Mapping and Resilience in Multi-robot Systems through Information Manipulation

Seminar talk titled "Mapping and Resilience in Multi-robot Systems through Information Manipulation"

Title Of the Talk: Mapping and Resilience in Multi-robot Systems through Information Manipulation
Speaker: Dr Ragesh Ramachandran
Host Faculty: Dr. Vineeth N Balasubramanian
Date & Time: Wednesday, 2nd June 10:30am
Seminar link:


The promise of multi-robot systems lies in their ability to perform tasks that a single robot cannot accomplish by itself or to do so robustly. Recent advances in embedded systems technology have enabled the development of multi-robot systems consisting of large numbers of robots with limited sensing, communication, and computational capabilities. These swarms of robots innately produce a large amount of information through their interaction with the environment. The individual robots in the team may also exchange useful information with each other for improved decision-making.

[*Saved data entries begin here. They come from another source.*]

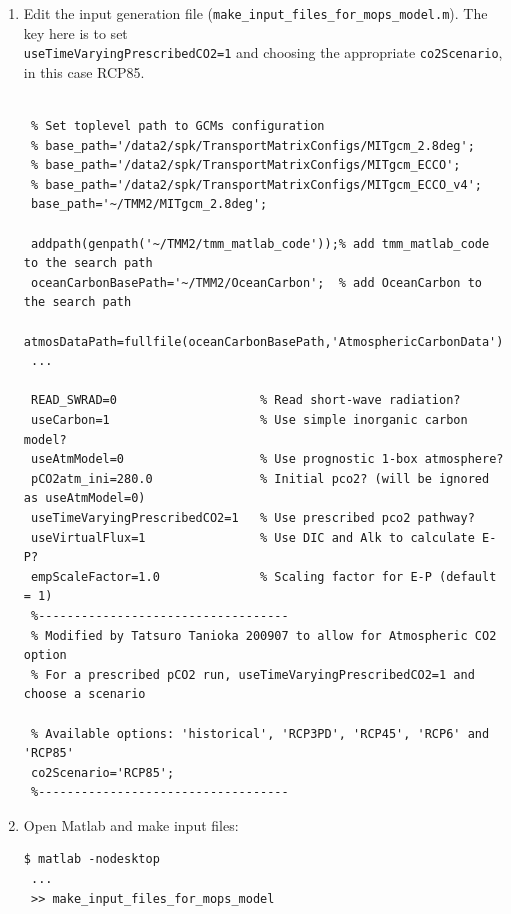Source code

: \documentclass[a4paper]{article}
\begin{document}
\begin{enumerate}
\item Edit the input generation file (\verb|make_input_files_for_mops_model.m|). The key here is to set \\ \verb|useTimeVaryingPrescribedCO2=1| and choosing the appropriate \verb|co2Scenario|, in this case RCP85. 
\lstset{language=matlab} 
\begin{lstlisting}[frame=single,basicstyle=\scriptsize,commentstyle=\color{blue}]
 % make_input_files_for_mops_model.m
 
 % Set toplevel path to GCMs configuration
 % base_path='/data2/spk/TransportMatrixConfigs/MITgcm_2.8deg';
 % base_path='/data2/spk/TransportMatrixConfigs/MITgcm_ECCO';
 % base_path='/data2/spk/TransportMatrixConfigs/MITgcm_ECCO_v4';
 base_path='~/TMM2/MITgcm_2.8deg';
 
 addpath(genpath('~/TMM2/tmm_matlab_code'));% add tmm_matlab_code to the search path
 oceanCarbonBasePath='~/TMM2/OceanCarbon';  % add OceanCarbon to the search path
 atmosDataPath=fullfile(oceanCarbonBasePath,'AtmosphericCarbonData');
 ...
  
 READ_SWRAD=0                    % Read short-wave radiation?
 useCarbon=1                     % Use simple inorganic carbon model?
 useAtmModel=0                   % Use prognostic 1-box atmosphere?
 pCO2atm_ini=280.0               % Initial pco2? (will be ignored as useAtmModel=0)
 useTimeVaryingPrescribedCO2=1   % Use prescribed pco2 pathway?
 useVirtualFlux=1                % Use DIC and Alk to calculate E-P?
 empScaleFactor=1.0              % Scaling factor for E-P (default = 1)
 %-----------------------------------
 % Modified by Tatsuro Tanioka 200907 to allow for Atmospheric CO2 option
 % For a prescribed pCO2 run, useTimeVaryingPrescribedCO2=1 and choose a scenario
 
 % Available options: 'historical', 'RCP3PD', 'RCP45', 'RCP6' and 'RCP85'
 co2Scenario='RCP85';
 %-----------------------------------
\end{lstlisting}

\item Open Matlab and make input files:
\begin{lstlisting}[style=DOS]
 $ matlab -nodesktop
 ...
 >> make_input_files_for_mops_model
\end{lstlisting}


\end{enumerate}
\end{document}
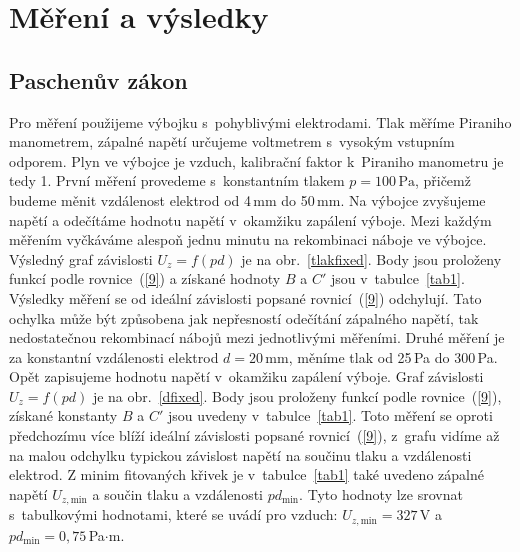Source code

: \documentclass[a4paper,12pt]{article}
\begin{document}
\section{Měření a výsledky}
\subsection{Paschenův zákon}
Pro měření použijeme výbojku s~pohyblivými elektrodami. Tlak měříme Piraniho 
manometrem, zápalné napětí určujeme voltmetrem s~vysokým vstupním odporem. Plyn 
ve výbojce je vzduch, kalibrační faktor k~Piraniho manometru je tedy 1. První 
měření provedeme s~konstantním tlakem $p = 100\,\si{\pascal}$, přičemž budeme 
měnit vzdálenost elektrod od 4\,\si{\milli\meter} do 50\,\si{\milli\meter}. Na 
výbojce zvyšujeme napětí a odečítáme hodnotu napětí v~okamžiku zapálení výboje. 
Mezi každým měřením vyčkáváme alespoň jednu minutu na rekombinaci náboje ve 
výbojce. Výsledný graf závislosti $U_z = f(pd)$ je na obr.~\ref{tlakfixed}. 
Body jsou proloženy funkcí podle rovnice~(\ref{9}) a získané hodnoty $B$ 
a $C'$ jsou v~tabulce~\ref{tab1}. Výsledky měření se od ideální závislosti 
popsané 
rovnicí~(\ref{9}) odchylují. Tato ochylka může být způsobena jak 
nepřesností odečítání zápalného napětí, tak nedostatečnou rekombinací nábojů 
mezi jednotlivými měřeními. 
Druhé měření je za konstantní vzdálenosti elektrod $d = 20\,\si{\milli\meter}$, 
měníme tlak od 25\,\si{\pascal} do 300\,\si{\pascal}. Opět zapisujeme hodnotu 
napětí v~okamžiku zapálení výboje. Graf závislosti $U_z = f(pd)$ je na 
obr.~\ref{dfixed}. Body jsou proloženy funkcí podle rovnice~(\ref{9}), získané 
konstanty 
$B$ a $C'$ jsou uvedeny v~tabulce~\ref{tab1}. Toto měření se oproti 
předchozímu více 
blíží ideální závislosti popsané rovnicí~(\ref{9}), z~grafu vidíme až na malou 
odchylku typickou závislost napětí na součinu tlaku a vzdálenosti elektrod.
Z minim fitovaných křivek je v~tabulce~\ref{tab1} také uvedeno zápalné napětí 
$U_{z,\text{min}}$ a 
součin tlaku a vzdálenosti $pd_{\text{min}}$. Tyto hodnoty 
lze srovnat s~tabulkovými hodnotami, které se uvádí pro vzduch: 
$U_{z,\text{min}} = 327$\,V a $pd_{\text{min}} = 0,75$\,Pa$\cdot$m.
\end{document}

Information and communication are thus two key ingredients for autonomy. In this talk, I will introduce the idea of analyzing and solving problems in multi-robot systems by explicitly viewing them through an information manipulation paradigm. I will focus on two broad research areas in multi-robot systems: mapping using robot teams and resilience in multi-robot systems. For the mapping problem, I will introduce and compare three mapping methods we have developed and studied that manipulate sensing information differently. Following this, I will describe a novel multi-robot resilience framework in a multi-robot system by reconfiguring the system's information flow and leveraging heterogeneity. We will conclude with some directions for future work and a discussion of open problems.

Speaker Profile:

Dr Ragesh Kumar Ramachandran is a postdoctoral scholar in Computer Science at the University of Southern California, working with Professor Gaurav Sukhatme in the USC Robotic Embedded Systems Lab. He completed his Ph.D. in Mechanical Engineering under Dr. Spring Berman's guidance at Arizona State University in 2018. His research is centered around multi-robot systems, sensor networks, application of topology and differential geometry in robotics, and inverse problems.